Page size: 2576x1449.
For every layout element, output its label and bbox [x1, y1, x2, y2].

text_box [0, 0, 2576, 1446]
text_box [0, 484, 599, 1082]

---

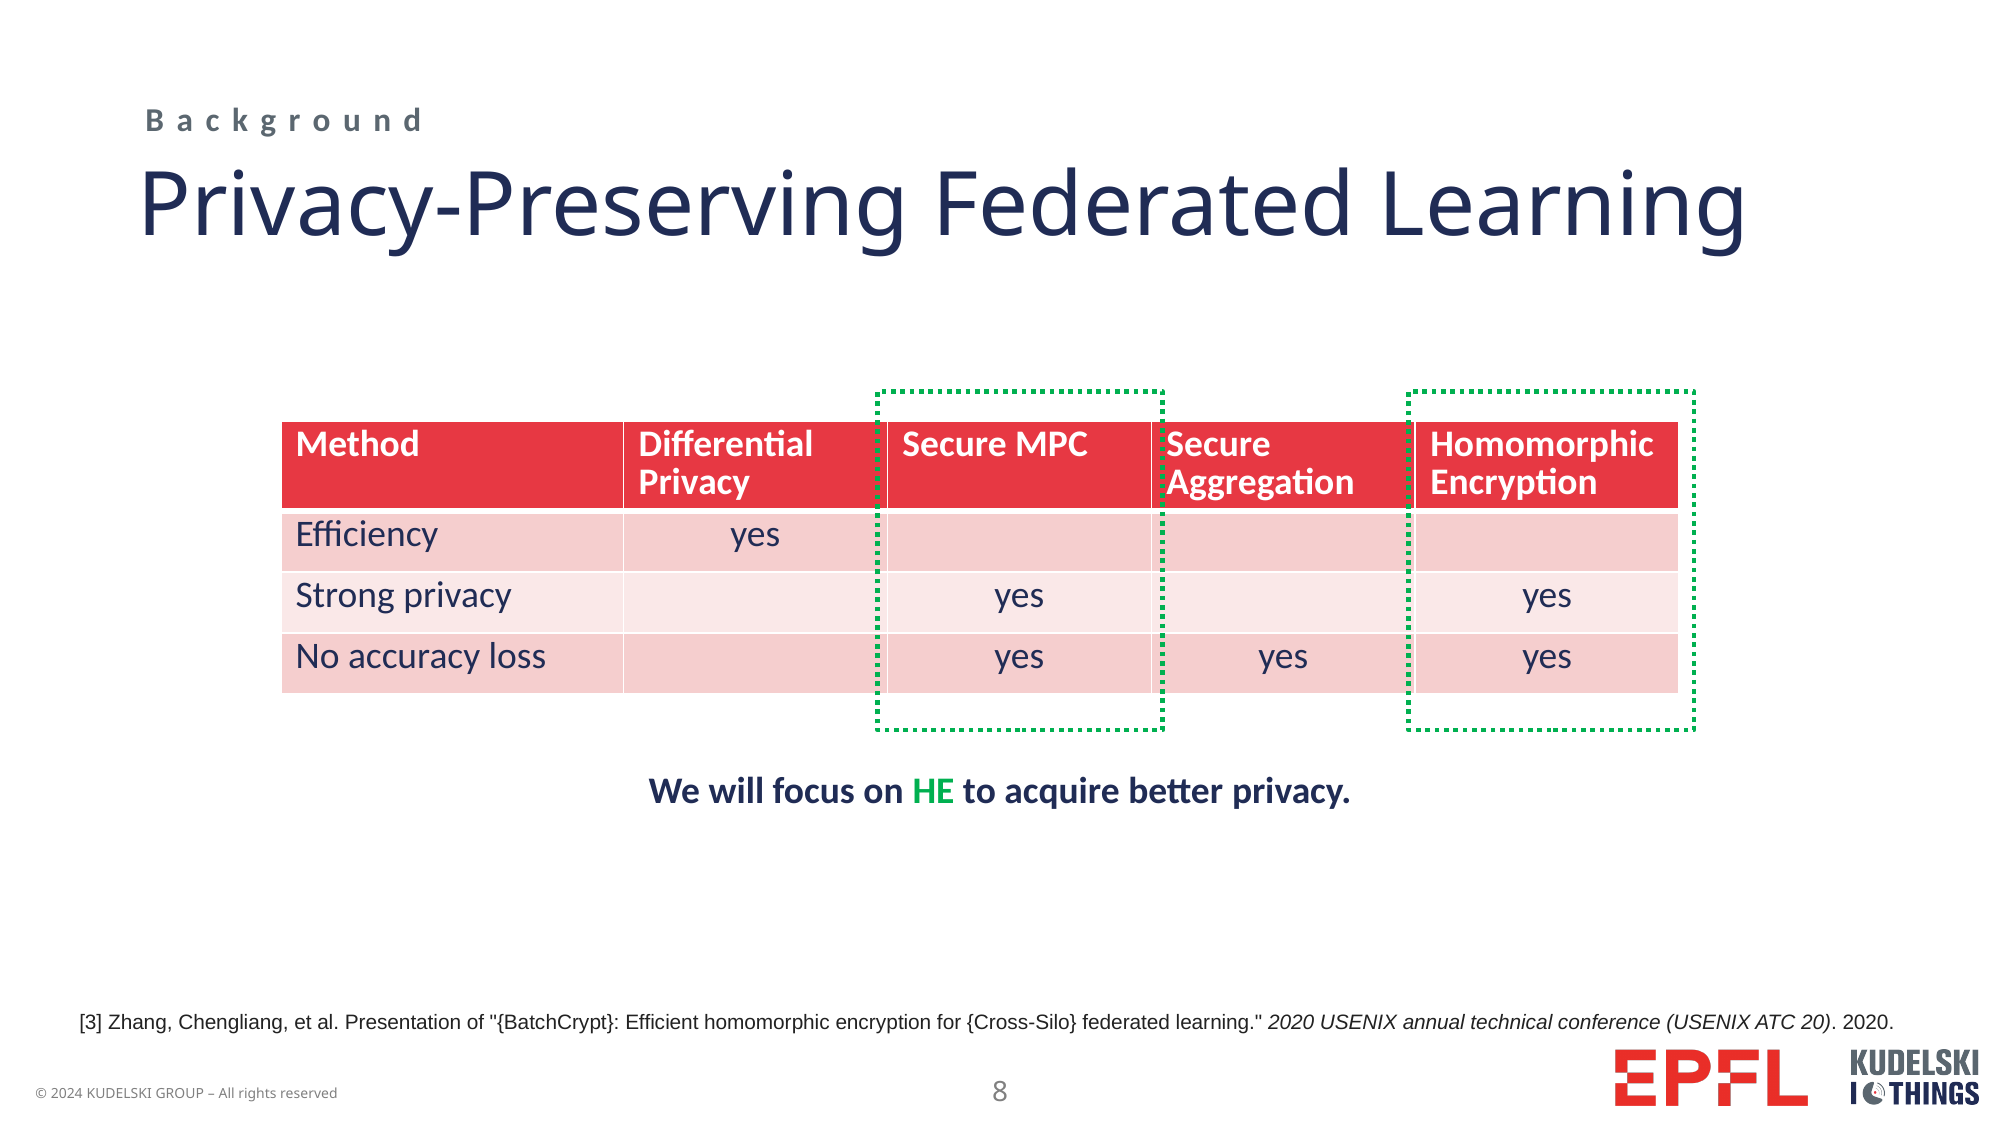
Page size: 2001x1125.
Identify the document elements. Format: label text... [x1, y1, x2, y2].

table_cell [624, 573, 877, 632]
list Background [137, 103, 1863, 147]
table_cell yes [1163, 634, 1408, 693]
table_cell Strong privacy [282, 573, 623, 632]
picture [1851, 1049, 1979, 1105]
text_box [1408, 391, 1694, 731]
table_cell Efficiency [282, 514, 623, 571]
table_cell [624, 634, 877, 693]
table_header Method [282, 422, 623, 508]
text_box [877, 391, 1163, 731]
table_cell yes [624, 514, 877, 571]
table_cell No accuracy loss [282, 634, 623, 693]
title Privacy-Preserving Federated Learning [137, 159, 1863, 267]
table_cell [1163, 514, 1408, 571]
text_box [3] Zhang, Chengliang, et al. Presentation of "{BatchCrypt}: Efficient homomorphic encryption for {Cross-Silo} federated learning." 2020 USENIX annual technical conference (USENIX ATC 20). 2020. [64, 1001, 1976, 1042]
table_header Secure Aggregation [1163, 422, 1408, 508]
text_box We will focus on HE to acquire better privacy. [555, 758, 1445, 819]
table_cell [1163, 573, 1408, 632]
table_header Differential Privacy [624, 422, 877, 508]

## WHAT TO PRODUCE
Looking at the records above, count the lines where the word "size" appears. State only the number.

## YOUR RESPONSE
2